[Extracted information Boundary: Start]

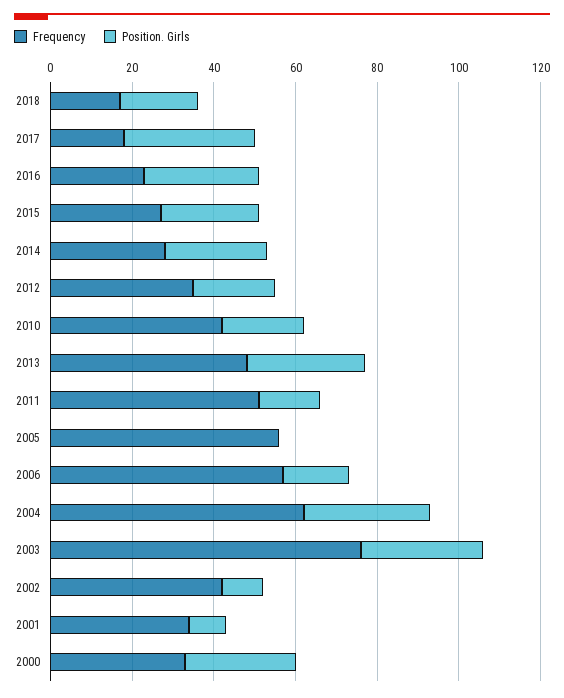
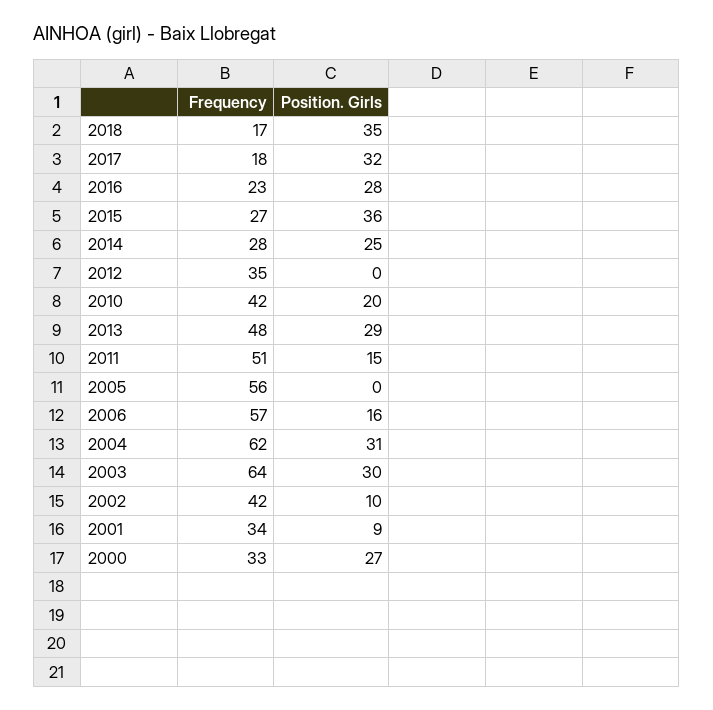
  {
    "Frequency": {
      "2018": 17,
      "2017": 18,
      "2016": 23,
      "2015": 27,
      "2014": 28,
      "2012": 35,
      "2010": 42,
      "2013": 48,
      "2011": 51,
      "2005": 56,
      "2006": 57,
      "2004": 62,
-     "2003": 75,
+     "2003": 64,
      "2002": 42,
      "2001": 34,
      "2000": 33
    },
    "Position. Girls": {
-     "2018": 20,
+     "2018": 35,
      "2017": 32,
      "2016": 28,
-     "2015": 25,
+     "2015": 36,
      "2014": 25,
-     "2012": 20,
+     "2012": 0,
      "2010": 20,
      "2013": 29,
      "2011": 15,
      "2005": 0,
      "2006": 16,
      "2004": 31,
      "2003": 30,
      "2002": 10,
      "2001": 9,
      "2000": 27
    }
  }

[Extracted information Boundary: End]

#### What the exercise asks
Transcribe the records above exactly, without images.

#### Expected output
  {
    "Frequency": {
      "2018": 17,
      "2017": 18,
      "2016": 23,
      "2015": 27,
      "2014": 28,
      "2012": 35,
      "2010": 42,
      "2013": 48,
      "2011": 51,
      "2005": 56,
      "2006": 57,
      "2004": 62,
-     "2003": 75,
+     "2003": 64,
      "2002": 42,
      "2001": 34,
      "2000": 33
    },
    "Position. Girls": {
-     "2018": 20,
+     "2018": 35,
      "2017": 32,
      "2016": 28,
-     "2015": 25,
+     "2015": 36,
      "2014": 25,
-     "2012": 20,
+     "2012": 0,
      "2010": 20,
      "2013": 29,
      "2011": 15,
      "2005": 0,
      "2006": 16,
      "2004": 31,
      "2003": 30,
      "2002": 10,
      "2001": 9,
      "2000": 27
    }
  }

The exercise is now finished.